## Activity
The answer consists of one number: how many lines of the data below include the string "rounded".

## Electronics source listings
======
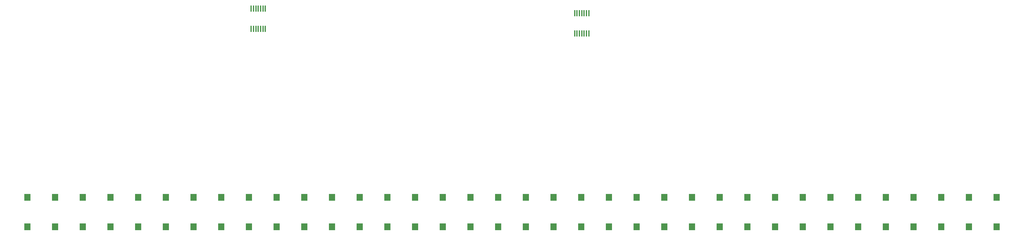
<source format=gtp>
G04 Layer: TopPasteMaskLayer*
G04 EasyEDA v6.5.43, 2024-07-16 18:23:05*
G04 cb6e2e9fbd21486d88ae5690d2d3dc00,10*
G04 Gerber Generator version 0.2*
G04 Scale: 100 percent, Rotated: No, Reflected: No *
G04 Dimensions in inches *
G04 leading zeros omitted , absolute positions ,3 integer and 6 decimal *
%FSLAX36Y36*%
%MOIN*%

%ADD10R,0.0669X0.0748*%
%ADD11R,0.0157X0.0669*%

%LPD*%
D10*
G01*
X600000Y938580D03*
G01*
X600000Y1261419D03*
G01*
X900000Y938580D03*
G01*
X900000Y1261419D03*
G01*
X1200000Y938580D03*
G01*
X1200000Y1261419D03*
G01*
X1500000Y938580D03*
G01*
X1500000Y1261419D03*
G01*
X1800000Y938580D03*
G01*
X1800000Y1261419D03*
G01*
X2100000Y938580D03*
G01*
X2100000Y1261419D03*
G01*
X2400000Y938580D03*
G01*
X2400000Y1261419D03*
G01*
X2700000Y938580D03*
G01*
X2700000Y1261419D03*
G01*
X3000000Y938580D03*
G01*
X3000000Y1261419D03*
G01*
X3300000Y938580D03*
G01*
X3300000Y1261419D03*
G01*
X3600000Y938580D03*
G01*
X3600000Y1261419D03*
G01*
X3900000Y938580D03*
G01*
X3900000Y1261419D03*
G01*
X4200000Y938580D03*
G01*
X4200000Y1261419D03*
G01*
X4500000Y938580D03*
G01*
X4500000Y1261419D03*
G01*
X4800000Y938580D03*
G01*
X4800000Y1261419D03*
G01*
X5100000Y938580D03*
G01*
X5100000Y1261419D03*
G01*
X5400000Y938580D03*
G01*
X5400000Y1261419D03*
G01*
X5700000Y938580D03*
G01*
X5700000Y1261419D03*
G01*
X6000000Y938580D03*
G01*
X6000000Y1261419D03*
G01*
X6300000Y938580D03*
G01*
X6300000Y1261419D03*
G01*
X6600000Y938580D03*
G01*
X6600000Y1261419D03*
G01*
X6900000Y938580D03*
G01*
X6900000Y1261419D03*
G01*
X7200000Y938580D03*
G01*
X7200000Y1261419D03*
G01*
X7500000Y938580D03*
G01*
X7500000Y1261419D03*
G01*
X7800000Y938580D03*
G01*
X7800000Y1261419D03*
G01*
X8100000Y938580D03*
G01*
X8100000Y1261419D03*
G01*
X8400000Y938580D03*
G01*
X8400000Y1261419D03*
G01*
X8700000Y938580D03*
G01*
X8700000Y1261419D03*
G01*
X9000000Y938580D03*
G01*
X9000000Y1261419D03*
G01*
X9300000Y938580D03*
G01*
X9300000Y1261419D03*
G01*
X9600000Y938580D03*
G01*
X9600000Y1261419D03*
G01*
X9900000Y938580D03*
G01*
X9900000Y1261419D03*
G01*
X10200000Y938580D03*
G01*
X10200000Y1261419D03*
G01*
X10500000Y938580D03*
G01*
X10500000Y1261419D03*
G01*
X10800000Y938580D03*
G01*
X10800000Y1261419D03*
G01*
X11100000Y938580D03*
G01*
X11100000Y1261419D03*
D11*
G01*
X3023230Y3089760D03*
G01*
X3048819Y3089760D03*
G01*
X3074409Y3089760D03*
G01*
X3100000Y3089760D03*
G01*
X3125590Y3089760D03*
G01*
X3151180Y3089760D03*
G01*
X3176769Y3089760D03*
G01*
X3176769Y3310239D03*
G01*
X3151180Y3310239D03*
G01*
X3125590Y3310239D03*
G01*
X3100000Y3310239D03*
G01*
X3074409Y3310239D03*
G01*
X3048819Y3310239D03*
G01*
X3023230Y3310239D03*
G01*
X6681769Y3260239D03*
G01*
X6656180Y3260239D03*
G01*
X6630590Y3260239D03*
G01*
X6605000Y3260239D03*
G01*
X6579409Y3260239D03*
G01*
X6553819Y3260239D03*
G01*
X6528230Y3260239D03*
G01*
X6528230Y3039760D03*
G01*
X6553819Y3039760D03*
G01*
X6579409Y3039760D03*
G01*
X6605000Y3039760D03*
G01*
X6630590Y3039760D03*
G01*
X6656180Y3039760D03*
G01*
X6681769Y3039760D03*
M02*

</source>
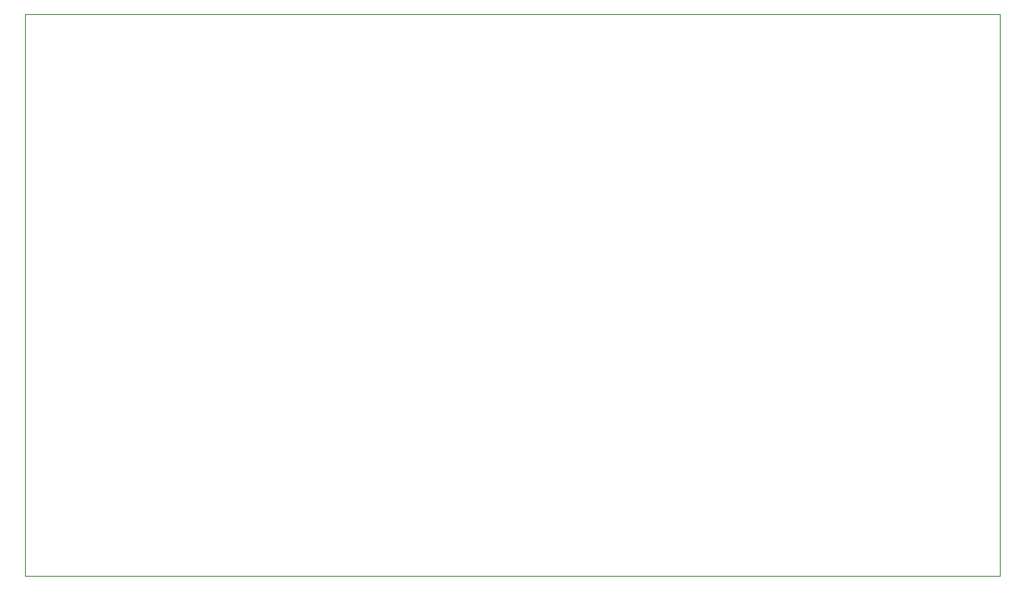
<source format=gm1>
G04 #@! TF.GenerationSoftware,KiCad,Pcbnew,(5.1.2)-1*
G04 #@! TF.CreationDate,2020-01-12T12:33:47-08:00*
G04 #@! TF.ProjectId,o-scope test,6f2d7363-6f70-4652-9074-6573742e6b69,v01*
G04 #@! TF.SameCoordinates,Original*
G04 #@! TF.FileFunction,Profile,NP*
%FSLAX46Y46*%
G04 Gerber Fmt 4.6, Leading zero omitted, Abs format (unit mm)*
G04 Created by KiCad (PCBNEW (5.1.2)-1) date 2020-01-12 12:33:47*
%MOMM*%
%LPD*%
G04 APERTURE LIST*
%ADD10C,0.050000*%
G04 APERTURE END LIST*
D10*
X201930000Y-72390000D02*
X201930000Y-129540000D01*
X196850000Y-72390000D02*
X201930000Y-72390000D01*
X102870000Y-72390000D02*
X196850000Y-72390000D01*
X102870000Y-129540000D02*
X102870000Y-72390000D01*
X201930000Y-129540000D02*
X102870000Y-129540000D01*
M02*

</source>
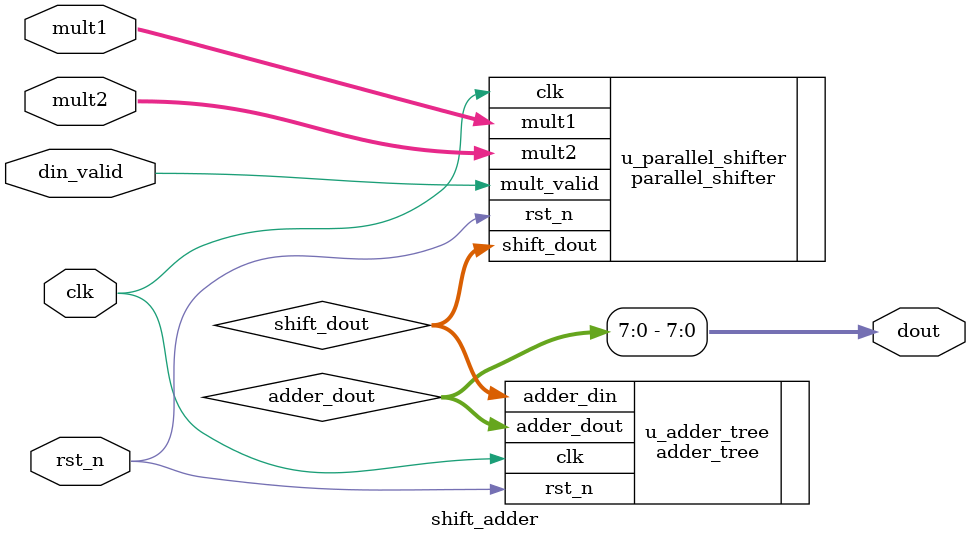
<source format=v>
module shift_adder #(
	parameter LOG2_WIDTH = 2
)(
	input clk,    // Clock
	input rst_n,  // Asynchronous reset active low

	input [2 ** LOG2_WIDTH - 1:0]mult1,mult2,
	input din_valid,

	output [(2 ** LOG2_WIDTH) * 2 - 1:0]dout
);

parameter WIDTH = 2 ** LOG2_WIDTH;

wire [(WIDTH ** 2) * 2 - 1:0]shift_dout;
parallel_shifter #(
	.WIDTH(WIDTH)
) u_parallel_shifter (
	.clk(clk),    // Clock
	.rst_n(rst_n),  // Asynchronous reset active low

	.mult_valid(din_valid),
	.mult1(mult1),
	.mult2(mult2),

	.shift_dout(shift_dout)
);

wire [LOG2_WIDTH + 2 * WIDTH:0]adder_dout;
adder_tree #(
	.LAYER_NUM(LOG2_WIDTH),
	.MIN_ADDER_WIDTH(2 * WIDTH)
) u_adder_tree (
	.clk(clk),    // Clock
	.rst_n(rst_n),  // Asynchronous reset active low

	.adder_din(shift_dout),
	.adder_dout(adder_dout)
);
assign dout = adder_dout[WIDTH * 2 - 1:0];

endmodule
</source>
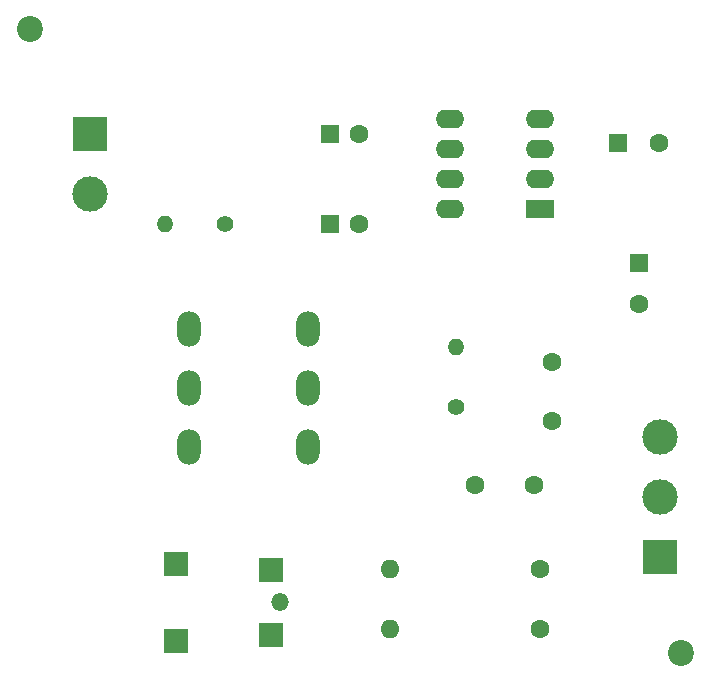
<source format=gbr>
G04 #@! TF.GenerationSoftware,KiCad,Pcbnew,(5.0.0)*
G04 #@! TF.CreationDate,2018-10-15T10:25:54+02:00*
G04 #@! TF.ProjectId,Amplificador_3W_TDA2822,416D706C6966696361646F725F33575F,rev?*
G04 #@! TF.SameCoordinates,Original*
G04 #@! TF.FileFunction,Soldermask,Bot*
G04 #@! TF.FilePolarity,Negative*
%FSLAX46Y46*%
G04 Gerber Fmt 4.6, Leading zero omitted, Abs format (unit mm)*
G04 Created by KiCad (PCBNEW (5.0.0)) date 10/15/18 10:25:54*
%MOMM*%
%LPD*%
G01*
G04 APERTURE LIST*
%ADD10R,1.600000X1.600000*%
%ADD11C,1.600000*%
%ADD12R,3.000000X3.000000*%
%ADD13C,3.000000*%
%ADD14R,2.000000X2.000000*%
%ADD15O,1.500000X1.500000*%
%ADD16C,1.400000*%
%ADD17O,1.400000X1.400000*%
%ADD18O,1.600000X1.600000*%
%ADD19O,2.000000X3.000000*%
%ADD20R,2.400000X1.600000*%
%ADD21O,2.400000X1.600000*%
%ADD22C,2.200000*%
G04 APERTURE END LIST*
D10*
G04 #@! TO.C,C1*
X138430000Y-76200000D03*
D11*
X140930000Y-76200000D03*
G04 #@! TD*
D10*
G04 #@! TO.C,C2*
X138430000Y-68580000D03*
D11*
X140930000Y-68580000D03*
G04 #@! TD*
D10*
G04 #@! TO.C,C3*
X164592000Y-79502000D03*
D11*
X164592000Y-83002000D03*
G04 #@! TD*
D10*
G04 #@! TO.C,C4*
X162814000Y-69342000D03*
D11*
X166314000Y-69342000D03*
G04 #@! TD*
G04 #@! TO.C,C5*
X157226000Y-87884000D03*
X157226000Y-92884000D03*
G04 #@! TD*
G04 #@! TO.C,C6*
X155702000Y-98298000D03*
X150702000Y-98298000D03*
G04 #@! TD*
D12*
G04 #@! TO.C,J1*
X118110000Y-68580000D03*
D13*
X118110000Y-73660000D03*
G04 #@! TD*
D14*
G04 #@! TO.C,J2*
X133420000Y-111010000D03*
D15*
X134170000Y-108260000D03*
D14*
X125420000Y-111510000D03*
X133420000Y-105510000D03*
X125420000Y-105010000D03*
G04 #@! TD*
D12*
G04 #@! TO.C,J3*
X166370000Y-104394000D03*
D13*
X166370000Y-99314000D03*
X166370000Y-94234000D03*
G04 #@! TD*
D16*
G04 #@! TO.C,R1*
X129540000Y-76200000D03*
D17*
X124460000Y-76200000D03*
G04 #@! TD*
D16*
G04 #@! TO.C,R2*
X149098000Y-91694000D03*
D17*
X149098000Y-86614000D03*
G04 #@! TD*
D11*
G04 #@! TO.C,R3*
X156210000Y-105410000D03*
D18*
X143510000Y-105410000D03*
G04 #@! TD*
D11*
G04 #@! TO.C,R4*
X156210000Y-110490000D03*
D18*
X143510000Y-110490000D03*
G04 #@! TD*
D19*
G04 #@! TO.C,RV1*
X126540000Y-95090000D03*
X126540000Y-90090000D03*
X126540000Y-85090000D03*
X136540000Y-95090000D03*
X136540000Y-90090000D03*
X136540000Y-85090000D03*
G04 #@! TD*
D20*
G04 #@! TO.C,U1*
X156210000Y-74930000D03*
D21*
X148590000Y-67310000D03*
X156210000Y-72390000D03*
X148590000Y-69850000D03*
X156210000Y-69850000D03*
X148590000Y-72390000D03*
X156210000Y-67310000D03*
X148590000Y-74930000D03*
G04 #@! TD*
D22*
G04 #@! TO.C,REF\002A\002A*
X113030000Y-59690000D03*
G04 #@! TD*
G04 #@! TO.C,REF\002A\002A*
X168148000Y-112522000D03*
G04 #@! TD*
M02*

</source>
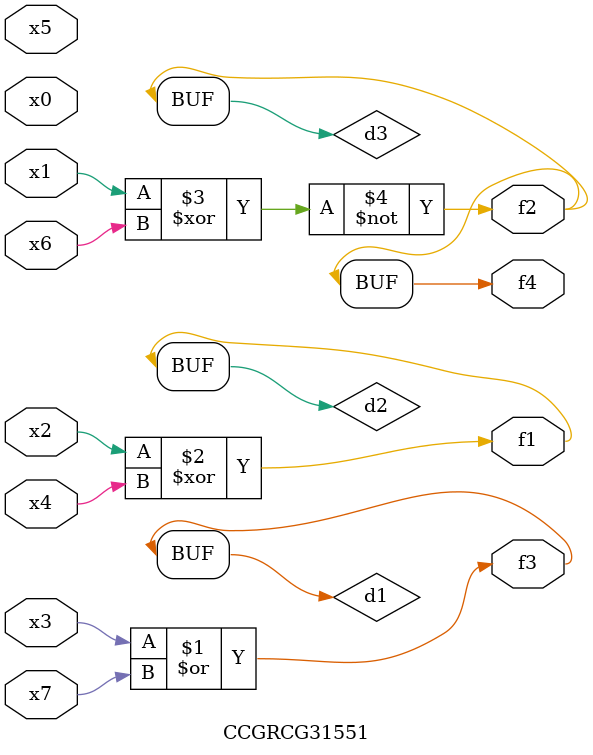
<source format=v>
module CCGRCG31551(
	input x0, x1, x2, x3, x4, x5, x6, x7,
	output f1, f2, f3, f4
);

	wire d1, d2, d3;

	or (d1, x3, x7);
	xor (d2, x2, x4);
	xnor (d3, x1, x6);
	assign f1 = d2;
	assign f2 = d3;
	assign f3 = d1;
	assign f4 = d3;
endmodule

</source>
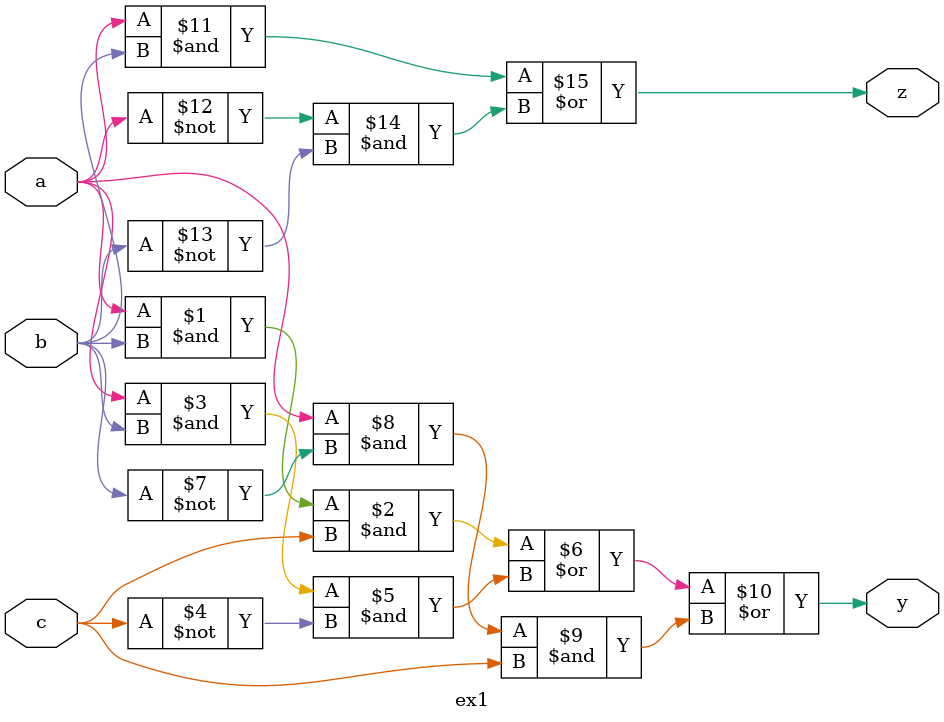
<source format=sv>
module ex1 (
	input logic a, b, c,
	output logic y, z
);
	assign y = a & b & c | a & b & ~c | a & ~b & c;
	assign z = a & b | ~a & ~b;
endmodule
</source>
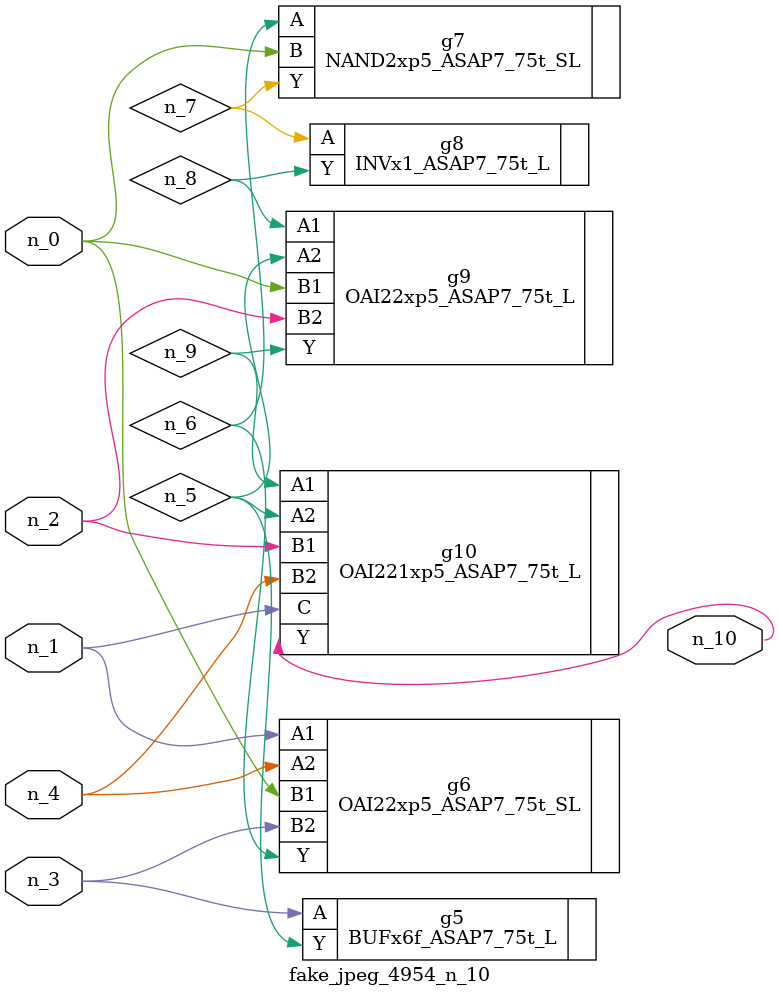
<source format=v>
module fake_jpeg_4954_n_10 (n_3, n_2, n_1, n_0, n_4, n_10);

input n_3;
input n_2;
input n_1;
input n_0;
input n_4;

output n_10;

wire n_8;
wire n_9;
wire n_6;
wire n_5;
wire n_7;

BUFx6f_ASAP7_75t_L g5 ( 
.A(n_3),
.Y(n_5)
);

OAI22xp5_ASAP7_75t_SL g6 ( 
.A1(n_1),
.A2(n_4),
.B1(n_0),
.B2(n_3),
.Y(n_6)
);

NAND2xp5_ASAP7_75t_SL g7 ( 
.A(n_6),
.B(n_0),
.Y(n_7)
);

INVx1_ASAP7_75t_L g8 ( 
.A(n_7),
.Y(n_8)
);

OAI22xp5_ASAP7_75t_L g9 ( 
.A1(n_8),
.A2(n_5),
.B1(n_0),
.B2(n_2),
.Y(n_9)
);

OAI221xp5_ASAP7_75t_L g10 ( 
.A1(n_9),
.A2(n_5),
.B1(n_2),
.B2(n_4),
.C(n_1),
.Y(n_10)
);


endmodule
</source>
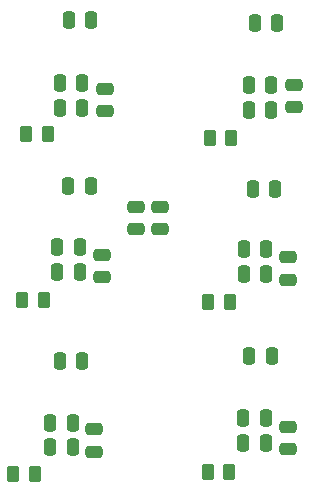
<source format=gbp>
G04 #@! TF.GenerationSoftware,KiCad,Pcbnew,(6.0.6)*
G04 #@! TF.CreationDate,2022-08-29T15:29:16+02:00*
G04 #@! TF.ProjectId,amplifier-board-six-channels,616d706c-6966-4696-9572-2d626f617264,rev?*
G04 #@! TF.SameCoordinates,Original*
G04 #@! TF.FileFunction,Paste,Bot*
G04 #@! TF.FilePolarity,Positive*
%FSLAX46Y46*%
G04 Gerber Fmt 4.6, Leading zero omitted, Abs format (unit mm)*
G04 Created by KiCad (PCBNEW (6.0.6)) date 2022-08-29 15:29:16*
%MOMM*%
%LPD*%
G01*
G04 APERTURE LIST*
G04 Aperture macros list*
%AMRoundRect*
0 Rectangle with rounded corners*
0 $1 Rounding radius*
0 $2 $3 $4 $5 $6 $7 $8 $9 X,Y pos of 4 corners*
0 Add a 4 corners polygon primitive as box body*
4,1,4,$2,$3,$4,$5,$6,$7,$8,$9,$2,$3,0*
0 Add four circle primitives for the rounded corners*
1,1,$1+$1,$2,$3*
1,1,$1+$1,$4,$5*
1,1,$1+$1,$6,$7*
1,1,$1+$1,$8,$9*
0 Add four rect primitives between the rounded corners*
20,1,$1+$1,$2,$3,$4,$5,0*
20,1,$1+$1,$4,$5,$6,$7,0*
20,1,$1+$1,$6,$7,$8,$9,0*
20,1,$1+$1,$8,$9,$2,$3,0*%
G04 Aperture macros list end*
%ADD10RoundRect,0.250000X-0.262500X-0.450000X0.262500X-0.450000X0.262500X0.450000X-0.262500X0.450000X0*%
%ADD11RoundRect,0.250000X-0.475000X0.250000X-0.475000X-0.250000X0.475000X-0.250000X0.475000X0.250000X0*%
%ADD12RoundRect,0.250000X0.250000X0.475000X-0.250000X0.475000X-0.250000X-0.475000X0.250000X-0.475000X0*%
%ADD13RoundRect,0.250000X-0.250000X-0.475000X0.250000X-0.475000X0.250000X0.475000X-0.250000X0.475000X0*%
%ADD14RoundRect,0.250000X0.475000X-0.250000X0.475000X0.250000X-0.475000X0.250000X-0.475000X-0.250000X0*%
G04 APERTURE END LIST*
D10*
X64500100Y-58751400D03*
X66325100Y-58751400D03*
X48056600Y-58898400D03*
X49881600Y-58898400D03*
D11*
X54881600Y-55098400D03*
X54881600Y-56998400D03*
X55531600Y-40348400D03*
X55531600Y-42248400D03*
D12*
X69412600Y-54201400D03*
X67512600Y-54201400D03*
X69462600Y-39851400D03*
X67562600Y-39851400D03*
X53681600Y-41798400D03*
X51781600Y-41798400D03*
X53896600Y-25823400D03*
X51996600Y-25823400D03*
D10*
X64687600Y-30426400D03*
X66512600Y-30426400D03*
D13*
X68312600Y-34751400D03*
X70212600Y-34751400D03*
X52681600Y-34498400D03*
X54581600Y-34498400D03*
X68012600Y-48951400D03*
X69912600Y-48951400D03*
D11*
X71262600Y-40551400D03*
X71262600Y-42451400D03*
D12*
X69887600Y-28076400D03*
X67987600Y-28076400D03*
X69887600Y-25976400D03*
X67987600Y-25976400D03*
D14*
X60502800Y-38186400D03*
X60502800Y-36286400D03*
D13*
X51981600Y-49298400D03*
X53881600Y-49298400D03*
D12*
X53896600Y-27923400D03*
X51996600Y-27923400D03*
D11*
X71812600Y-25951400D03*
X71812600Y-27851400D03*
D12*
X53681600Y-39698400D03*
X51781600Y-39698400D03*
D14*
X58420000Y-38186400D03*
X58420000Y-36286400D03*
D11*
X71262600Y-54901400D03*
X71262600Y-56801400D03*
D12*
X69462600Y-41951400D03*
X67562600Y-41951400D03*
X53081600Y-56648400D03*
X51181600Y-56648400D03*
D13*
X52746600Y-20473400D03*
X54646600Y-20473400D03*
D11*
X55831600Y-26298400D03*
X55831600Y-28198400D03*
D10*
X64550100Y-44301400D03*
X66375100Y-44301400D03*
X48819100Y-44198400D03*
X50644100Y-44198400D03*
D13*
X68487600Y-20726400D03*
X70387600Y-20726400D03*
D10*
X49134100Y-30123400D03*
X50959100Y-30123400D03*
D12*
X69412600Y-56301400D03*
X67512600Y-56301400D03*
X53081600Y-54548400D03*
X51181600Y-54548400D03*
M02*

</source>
======
## Exercise output
3